In my Solo D&D Adventure — Curse of the Emerald Elixir — I am mostly using B/X mechanics, as reflected through the lens of Adventurer, Conqueror, King.

One part of the ACKs rules that are unchanged from B/X, and not to my liking, are those for poison.

Poison: Poisonous monsters are among the most dreaded that adventurers will face. A character exposed to the poison of a monster, unless otherwise noted, must immediately succeed in a saving throw versus Poison or be killed. The 4th level cleric spell neutralize poison can be used to restore the stricken character if cast within 10 rounds of the character’s death.

ACKS 1st Edition Core, p151

You fail to save, you die. It has the benefit of simplicity, but the downside that all poisons are equally deadly. They don't make you sicken, nor do they give time for treatment (except for the use of Neutraise Poison).

As BX/Blackrazor suggests, the existence of the 10 round grace period on neutralise poison implies that the poison doesn't actually kill you instantly (unless neutralise poison is really ressurection). Instead you are incapacitated the moment you fail the save, but there is a short window in which you are, perhaps, saveable. Interestingly the 10 rounds parallels 3rd Edition's negative HP. Nevertheless, if there isn't someone availble to cast the spell (or in ACK's case, use the equivalent Healing Proficiency), then you are toast, whether you were poisoned by a bee or a purple worm.

I decided to take a varient rule that I'd seen suggested in various places — that Poison did damage dependant on the HD of monster (often 1d6/HD) — and adapt it for my own use.

Poison

When a character takes poison damage, they roll a saving throw vs. Poison & Death. If they fail the save they are incapacitated. They fall to the ground, writhing and foaming. On that round, and at the start of each subsequent round, they take damage eqaul to the Hit Dice of the monster that poisoned them.
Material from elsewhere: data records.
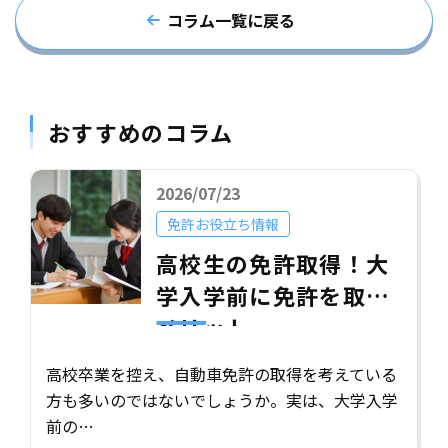
コラム一覧に戻る
おすすめのコラム
2026/07/23
免許お役立ち情報
高校生の免許取得！大
学入学前に免許を取る
メリット
高校卒業を控え、自動車免許の取得を考えている
方も多いのではないでしょうか。実は、大学入学
前の…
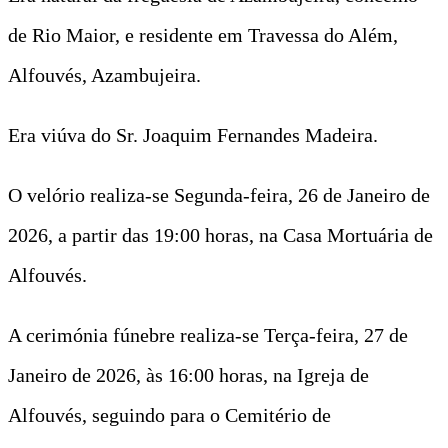
de Rio Maior, e residente em Travessa do Além,
Alfouvés, Azambujeira.
Era viúva do Sr. Joaquim Fernandes Madeira.
O velório realiza-se Segunda-feira, 26 de Janeiro de
2026, a partir das 19:00 horas, na Casa Mortuária de
Alfouvés.
A cerimónia fúnebre realiza-se Terça-feira, 27 de
Janeiro de 2026, às 16:00 horas, na Igreja de
Alfouvés, seguindo para o Cemitério de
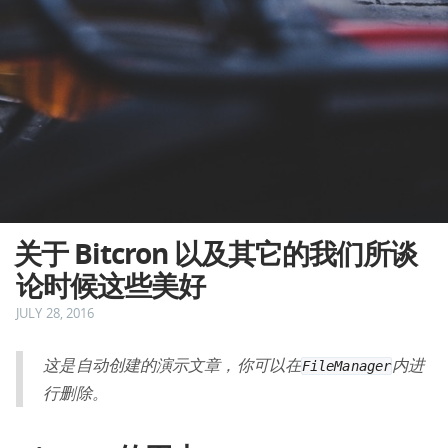
关于 Bitcron 以及其它的我们所谈
论时候这些美好
JULY 28, 2016
这是自动创建的演示文章，你可以在
内进
FileManager
行删除。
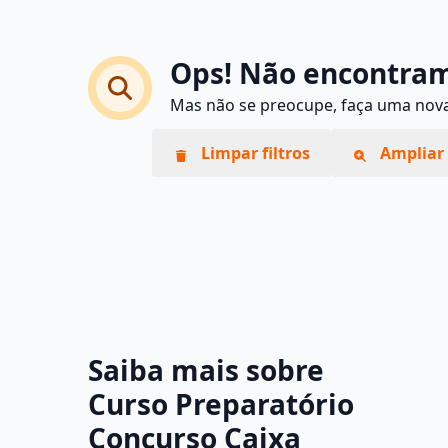
Ops! Não encontram
Mas não se preocupe, faça uma nova 
Limpar filtros
Ampliar 
Saiba mais sobre
Curso Preparatório
Concurso Caixa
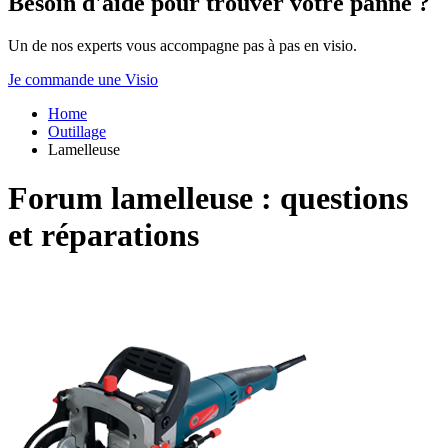
Besoin d'aide pour trouver votre panne ?
Un de nos experts vous accompagne pas à pas en visio.
Je commande une Visio
Home
Outillage
Lamelleuse
Forum lamelleuse : questions
et réparations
At the end of each subsequent round they repeat the saving throw. If they pass the save, the ongoing damage ceases.

A Delayed Poison has a gap of one or more rounds between failing the save and the start of damage.

A Slow Poison inflicts its ongoing damage at a period longer than a round (e.g. 1 turn, 1 hour, 1 day).
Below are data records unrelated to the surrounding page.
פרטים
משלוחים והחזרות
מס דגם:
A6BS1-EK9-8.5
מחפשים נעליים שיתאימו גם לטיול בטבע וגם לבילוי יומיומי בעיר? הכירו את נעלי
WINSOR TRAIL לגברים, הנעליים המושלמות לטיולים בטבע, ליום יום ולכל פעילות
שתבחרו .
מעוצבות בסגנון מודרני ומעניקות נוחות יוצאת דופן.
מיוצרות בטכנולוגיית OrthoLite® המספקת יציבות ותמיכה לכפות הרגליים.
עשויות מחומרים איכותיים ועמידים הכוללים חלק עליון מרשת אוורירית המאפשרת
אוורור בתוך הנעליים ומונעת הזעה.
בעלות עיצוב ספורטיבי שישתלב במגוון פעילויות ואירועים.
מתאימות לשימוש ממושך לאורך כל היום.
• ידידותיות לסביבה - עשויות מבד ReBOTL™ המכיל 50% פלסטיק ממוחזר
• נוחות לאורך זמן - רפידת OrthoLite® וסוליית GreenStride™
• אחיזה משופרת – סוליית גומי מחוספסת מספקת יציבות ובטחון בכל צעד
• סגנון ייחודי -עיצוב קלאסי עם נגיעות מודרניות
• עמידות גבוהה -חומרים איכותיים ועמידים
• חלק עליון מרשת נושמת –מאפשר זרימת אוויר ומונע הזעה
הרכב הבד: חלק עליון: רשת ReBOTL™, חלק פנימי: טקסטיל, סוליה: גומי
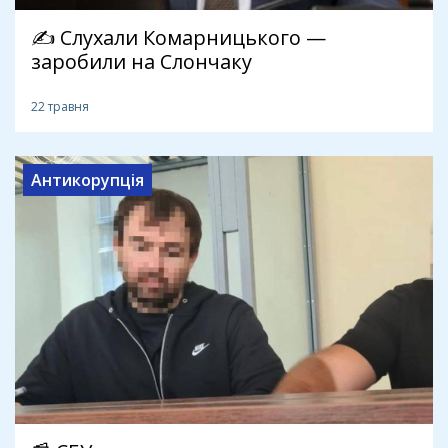
✍️ Слухали Комарницького —
заробили на Слончаку
22 травня
Антикорупція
The spell Neutralise Poison (or its equivalents) can be used to stop the ongoing damage at any time before the character reaches 0HP, but has no effect after this point.
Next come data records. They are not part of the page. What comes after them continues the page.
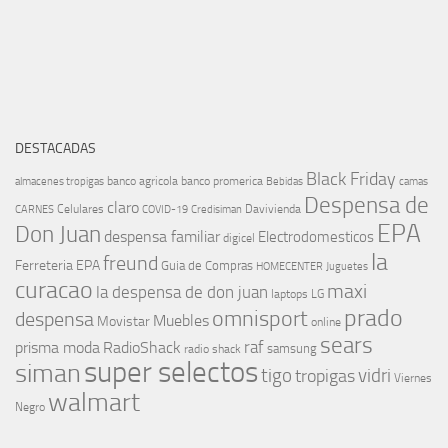
DESTACADAS
Black Friday
banco agricola
banco promerica
almacenes tropigas
Bebidas
camas
Despensa de
claro
Celulares
Davivienda
CARNES
COVID-19
Credisiman
EPA
Don Juan
despensa familiar
Electrodomesticos
digicel
la
freund
Ferreteria EPA
Guia de Compras
HOMECENTER
Juguetes
curacao
maxi
la despensa de don juan
laptops
LG
prado
omnisport
despensa
Muebles
Movistar
online
sears
raf
prisma moda
RadioShack
samsung
radio shack
super selectos
siman
tigo
vidri
tropigas
Viernes
walmart
Negro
This rule makes poison a potentially survivable event even without treatment, but it depends on the poison. Purple Worm venom still does 15HP damage a round, for example, but Giant Bee stings only inflict 2 damage, and may be survivable without treatment. Paradoxically it also means that low HP characters may have less time to survive, even if Neutralise is avaiable.

More importantly for me, this makes Constitution relevant to Poison survival (through the number of hit points you have) which just makes sense to me. B/X loves uncorrelated numbers — High Constitution makes you better at surviving one sort of damage, but has no effect on saving throws, and therefore on another form of damage — but I love correlation, so it is a double win.